In the data below, find every line that has the string "Batu", and copy it.

Start of Records to process

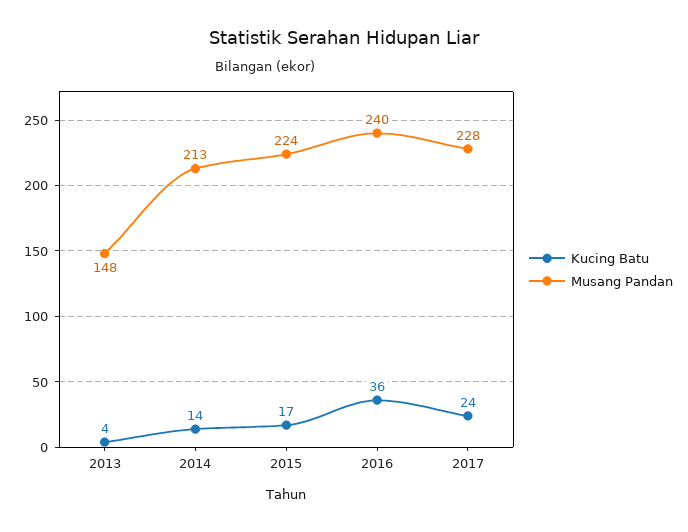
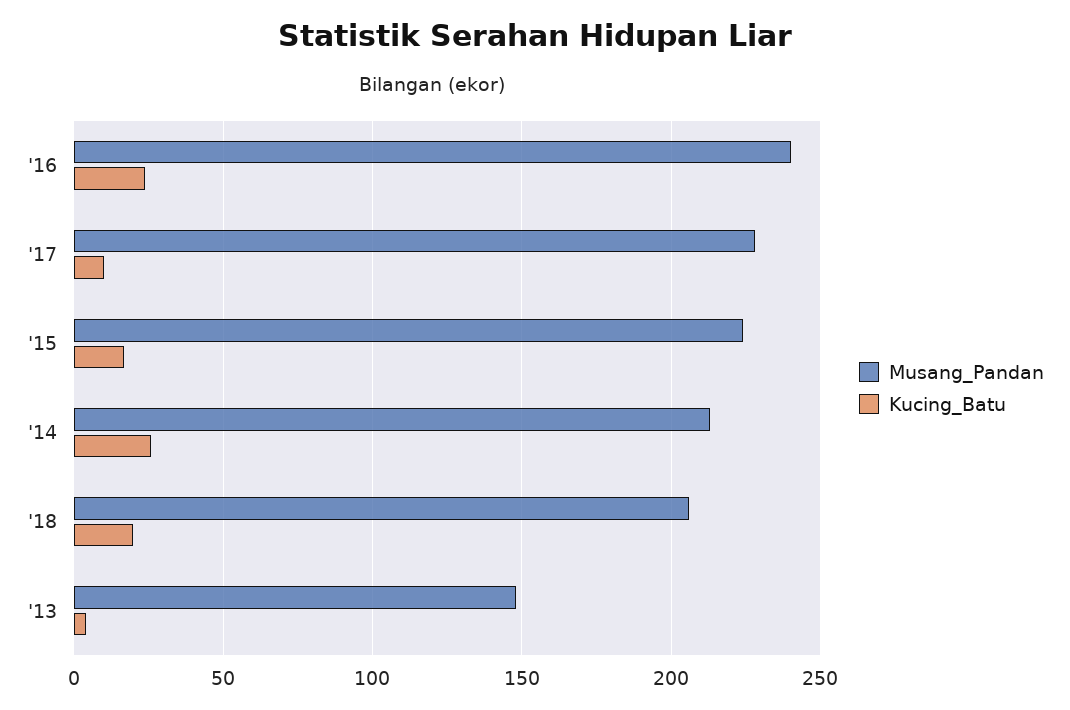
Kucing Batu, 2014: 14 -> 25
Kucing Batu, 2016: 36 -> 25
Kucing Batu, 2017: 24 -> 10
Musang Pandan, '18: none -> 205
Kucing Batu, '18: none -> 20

End of Records to process
Start of Records to process

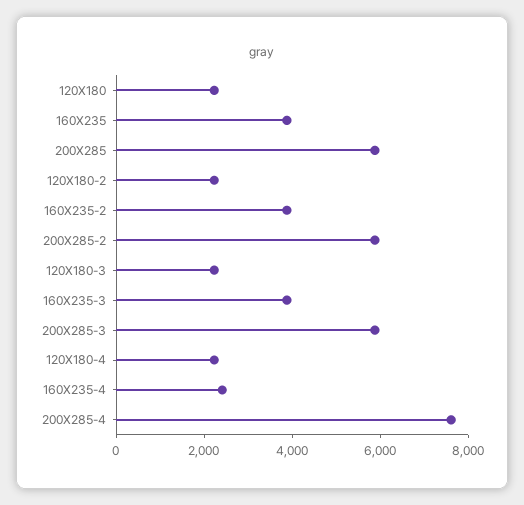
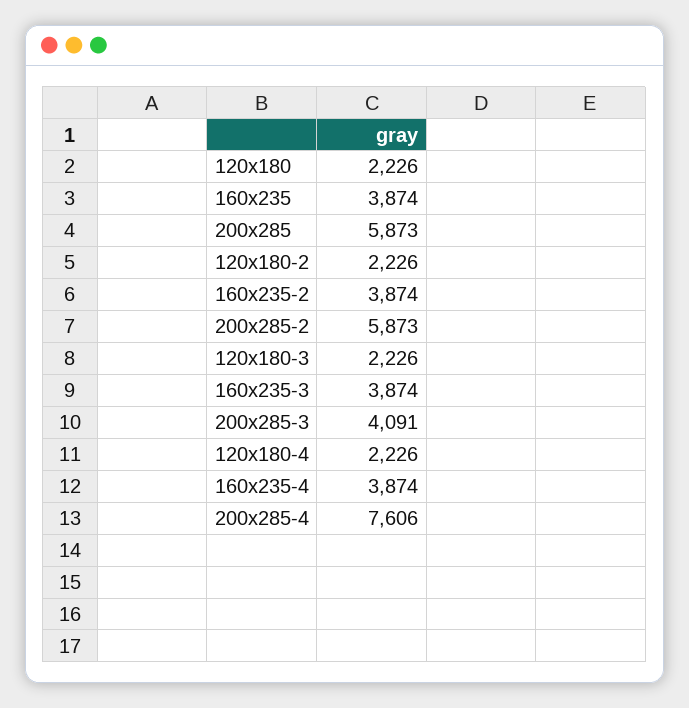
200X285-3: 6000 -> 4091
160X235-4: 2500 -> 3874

End of Records to process

#### [Solution to the exercise]
Kucing Batu, 2014: 14 -> 25
Kucing Batu, 2016: 36 -> 25
Kucing Batu, 2017: 24 -> 10
Kucing Batu, '18: none -> 20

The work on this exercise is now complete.